→ Instruction
Copy out the stretch of the data from the line containing "2.28.2 catalogue (DETECT_THRESH" through the line containing "[instrumental pixel values]", including both of those lines, with every character unchanged.

(Stored items from a collection)
- - - - - - -

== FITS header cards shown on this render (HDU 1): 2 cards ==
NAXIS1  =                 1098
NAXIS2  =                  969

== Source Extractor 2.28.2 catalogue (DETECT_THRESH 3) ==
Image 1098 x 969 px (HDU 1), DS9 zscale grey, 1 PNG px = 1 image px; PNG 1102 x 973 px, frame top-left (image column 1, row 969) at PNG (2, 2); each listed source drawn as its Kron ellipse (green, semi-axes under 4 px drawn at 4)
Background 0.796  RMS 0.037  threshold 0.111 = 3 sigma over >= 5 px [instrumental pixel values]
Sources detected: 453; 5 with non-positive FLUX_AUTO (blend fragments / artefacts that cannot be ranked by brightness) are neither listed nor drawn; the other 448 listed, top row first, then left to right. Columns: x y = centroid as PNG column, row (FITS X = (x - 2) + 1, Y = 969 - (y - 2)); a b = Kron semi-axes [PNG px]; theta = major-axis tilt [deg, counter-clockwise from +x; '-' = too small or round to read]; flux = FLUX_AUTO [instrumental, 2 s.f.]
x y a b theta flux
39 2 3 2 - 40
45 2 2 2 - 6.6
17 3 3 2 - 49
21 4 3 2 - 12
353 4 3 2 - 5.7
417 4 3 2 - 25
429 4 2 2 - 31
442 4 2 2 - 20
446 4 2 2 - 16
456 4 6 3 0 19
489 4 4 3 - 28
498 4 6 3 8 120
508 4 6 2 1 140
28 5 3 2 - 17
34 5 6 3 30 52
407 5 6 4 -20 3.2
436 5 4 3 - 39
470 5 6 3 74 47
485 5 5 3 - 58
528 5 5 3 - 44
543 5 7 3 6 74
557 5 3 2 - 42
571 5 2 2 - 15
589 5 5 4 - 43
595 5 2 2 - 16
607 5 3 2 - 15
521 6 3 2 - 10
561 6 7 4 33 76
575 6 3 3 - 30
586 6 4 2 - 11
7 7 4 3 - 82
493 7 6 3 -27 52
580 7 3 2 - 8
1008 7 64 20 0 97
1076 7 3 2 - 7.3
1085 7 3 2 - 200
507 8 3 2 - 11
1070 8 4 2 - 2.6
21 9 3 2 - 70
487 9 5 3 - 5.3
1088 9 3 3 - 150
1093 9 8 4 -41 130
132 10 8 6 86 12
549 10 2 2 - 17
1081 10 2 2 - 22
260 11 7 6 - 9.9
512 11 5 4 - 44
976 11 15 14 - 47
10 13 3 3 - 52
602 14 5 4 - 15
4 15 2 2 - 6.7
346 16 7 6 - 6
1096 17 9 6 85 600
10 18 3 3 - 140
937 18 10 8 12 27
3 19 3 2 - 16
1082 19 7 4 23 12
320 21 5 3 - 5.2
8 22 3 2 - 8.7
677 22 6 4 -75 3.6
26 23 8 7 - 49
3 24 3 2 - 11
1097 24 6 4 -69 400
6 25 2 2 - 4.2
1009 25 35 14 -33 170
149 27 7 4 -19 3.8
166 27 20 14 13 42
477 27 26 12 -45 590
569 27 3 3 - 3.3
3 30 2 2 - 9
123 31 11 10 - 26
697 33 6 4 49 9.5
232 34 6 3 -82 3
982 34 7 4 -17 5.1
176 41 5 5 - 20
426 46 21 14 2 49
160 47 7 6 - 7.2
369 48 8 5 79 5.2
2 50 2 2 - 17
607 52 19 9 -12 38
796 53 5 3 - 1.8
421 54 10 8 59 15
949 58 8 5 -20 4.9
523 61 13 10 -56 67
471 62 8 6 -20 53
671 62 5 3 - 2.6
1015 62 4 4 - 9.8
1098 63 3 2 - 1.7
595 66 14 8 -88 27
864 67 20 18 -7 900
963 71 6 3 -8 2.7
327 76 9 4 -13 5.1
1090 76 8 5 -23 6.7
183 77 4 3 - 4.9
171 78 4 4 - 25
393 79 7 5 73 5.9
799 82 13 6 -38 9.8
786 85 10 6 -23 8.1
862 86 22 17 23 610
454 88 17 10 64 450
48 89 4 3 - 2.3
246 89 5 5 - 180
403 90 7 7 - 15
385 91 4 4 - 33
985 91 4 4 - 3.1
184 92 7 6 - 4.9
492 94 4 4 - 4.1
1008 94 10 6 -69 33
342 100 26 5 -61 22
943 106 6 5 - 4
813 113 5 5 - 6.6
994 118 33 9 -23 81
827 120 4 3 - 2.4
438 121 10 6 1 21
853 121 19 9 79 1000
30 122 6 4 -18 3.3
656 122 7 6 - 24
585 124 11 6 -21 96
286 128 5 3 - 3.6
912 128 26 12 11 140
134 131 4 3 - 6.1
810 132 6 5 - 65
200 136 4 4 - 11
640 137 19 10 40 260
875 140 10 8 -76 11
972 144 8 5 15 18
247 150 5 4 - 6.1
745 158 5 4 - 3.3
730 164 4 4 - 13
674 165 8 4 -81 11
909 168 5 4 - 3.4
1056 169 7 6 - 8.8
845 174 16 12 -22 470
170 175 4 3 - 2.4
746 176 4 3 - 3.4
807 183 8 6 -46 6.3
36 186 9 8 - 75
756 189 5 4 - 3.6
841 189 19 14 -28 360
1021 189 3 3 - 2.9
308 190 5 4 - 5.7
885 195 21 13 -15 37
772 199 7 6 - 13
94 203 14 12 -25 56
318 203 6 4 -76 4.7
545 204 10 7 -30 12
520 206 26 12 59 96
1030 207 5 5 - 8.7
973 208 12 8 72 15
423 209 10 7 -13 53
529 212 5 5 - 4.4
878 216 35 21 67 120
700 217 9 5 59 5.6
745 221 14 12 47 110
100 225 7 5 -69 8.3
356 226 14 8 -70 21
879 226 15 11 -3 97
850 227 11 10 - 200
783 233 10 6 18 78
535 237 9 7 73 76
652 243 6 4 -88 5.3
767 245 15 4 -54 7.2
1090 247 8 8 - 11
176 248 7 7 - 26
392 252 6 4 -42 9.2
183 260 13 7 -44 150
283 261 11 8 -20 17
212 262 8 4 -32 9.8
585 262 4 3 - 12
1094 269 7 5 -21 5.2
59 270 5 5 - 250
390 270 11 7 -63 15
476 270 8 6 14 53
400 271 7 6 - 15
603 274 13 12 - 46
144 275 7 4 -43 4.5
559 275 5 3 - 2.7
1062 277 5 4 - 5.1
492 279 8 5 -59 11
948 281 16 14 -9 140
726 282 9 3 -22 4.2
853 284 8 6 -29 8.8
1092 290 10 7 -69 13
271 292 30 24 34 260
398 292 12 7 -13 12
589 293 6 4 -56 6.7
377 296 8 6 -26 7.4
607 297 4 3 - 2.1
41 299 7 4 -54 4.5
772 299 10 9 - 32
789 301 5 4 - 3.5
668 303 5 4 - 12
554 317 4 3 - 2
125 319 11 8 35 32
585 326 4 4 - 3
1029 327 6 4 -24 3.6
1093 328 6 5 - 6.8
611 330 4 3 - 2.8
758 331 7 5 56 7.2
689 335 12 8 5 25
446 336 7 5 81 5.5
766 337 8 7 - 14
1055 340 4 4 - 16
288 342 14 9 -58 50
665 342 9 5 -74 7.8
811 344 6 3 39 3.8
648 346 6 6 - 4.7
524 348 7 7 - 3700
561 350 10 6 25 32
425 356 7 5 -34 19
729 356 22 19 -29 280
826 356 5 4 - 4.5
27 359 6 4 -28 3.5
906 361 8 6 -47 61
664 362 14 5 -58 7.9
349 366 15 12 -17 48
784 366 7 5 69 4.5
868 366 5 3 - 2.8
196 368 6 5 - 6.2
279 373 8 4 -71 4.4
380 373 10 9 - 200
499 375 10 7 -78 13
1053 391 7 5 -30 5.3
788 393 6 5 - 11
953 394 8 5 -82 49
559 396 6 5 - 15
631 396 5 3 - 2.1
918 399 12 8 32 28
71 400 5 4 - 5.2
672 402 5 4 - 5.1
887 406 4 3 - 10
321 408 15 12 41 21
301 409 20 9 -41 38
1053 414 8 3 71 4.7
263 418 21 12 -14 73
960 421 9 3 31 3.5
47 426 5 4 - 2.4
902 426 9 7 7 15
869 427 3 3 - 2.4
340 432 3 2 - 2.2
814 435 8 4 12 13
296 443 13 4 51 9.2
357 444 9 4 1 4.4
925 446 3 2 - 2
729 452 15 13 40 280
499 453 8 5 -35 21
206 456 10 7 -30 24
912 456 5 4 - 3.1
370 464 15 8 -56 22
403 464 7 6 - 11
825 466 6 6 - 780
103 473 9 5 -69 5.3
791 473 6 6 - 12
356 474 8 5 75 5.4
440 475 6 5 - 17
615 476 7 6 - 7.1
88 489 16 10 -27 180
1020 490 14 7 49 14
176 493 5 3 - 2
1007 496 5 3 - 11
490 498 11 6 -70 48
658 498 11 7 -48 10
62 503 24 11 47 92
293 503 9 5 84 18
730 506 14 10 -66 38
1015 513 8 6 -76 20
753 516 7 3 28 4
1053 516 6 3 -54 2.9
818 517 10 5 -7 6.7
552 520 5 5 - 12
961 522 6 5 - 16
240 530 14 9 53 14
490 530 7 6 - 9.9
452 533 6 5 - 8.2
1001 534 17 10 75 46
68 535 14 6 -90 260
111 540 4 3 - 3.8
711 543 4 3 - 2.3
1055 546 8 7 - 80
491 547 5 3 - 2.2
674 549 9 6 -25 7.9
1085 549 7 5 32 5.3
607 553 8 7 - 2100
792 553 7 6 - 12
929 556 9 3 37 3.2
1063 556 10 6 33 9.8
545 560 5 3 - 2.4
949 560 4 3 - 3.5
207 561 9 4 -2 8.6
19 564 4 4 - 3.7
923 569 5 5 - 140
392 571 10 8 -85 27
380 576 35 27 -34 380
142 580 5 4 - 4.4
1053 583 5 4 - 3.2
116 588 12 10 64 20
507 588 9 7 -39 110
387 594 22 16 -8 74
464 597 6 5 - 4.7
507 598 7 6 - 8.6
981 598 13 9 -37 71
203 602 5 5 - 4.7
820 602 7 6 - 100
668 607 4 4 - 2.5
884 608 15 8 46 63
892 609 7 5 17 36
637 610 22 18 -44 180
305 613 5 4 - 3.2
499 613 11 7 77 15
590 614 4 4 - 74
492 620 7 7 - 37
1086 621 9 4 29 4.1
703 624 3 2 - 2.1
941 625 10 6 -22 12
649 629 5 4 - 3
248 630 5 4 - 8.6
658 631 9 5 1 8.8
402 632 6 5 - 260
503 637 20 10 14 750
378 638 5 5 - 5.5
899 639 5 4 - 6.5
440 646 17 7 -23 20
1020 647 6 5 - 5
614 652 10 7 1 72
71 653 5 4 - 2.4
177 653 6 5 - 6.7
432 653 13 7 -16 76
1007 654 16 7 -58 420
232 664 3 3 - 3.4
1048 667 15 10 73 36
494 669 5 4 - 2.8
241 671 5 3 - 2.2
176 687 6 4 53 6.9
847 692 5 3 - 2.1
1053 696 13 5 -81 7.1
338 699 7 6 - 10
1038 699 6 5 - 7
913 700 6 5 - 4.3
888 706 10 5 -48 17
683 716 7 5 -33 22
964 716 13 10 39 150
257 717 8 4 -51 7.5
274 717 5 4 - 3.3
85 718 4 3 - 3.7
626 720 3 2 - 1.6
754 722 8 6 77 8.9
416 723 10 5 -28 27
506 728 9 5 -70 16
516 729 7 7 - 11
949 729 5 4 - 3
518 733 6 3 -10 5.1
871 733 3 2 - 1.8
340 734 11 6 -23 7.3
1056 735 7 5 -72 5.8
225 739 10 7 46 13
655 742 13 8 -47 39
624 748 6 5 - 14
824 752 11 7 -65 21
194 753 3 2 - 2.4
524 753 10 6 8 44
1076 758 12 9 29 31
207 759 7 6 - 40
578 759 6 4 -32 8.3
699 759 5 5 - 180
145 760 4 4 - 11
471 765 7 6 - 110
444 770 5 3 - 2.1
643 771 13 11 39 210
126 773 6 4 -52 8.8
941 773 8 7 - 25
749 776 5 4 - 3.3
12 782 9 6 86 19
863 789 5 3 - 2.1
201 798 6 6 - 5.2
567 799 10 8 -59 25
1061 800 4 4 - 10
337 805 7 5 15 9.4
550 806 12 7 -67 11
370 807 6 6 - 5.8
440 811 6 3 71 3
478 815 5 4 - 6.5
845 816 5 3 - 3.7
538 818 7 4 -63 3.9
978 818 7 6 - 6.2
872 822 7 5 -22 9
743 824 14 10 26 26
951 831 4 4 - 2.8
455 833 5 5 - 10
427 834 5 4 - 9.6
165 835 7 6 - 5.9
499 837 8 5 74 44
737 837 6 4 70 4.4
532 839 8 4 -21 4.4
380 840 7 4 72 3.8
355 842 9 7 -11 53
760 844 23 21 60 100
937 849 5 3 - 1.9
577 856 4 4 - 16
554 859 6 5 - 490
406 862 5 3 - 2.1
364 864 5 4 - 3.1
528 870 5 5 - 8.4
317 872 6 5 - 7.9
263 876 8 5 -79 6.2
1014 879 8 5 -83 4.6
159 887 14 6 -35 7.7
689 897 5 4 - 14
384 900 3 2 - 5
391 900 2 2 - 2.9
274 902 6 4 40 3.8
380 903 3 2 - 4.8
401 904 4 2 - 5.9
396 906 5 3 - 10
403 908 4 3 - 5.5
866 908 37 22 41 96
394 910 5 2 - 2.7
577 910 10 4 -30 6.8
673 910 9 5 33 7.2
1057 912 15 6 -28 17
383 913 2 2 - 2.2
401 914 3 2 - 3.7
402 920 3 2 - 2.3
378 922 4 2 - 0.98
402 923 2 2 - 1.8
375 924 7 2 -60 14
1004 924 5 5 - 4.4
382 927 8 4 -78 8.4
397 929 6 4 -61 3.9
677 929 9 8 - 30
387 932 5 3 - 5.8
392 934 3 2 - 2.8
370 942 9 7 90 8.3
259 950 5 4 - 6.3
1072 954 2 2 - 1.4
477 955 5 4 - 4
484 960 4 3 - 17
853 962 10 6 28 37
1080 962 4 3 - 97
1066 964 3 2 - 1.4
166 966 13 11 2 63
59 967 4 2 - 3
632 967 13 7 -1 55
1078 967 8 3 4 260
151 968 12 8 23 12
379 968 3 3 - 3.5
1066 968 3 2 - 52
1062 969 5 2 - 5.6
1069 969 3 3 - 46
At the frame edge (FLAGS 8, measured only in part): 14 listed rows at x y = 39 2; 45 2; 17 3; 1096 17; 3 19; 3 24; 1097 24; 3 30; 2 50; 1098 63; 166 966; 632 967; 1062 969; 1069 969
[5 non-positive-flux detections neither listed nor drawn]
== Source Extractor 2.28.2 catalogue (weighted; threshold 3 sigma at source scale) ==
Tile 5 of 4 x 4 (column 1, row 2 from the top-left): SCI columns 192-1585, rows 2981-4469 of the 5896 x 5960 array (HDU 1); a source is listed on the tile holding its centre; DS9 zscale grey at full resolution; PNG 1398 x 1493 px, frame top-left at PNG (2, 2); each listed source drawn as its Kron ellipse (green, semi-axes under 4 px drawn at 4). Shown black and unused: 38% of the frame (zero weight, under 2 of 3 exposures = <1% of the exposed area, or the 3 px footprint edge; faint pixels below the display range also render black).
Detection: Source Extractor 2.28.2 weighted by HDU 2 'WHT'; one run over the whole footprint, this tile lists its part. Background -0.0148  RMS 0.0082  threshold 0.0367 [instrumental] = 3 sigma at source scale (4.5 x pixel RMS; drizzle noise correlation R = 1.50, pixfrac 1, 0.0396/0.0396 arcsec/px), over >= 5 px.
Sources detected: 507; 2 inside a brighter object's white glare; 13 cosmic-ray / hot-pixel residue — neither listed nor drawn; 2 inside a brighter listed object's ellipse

- - - - - - -

→ Reply to the exercise
== Source Extractor 2.28.2 catalogue (DETECT_THRESH 3) ==
Image 1098 x 969 px (HDU 1), DS9 zscale grey, 1 PNG px = 1 image px; PNG 1102 x 973 px, frame top-left (image column 1, row 969) at PNG (2, 2); each listed source drawn as its Kron ellipse (green, semi-axes under 4 px drawn at 4)
Background 0.796  RMS 0.037  threshold 0.111 = 3 sigma over >= 5 px [instrumental pixel values]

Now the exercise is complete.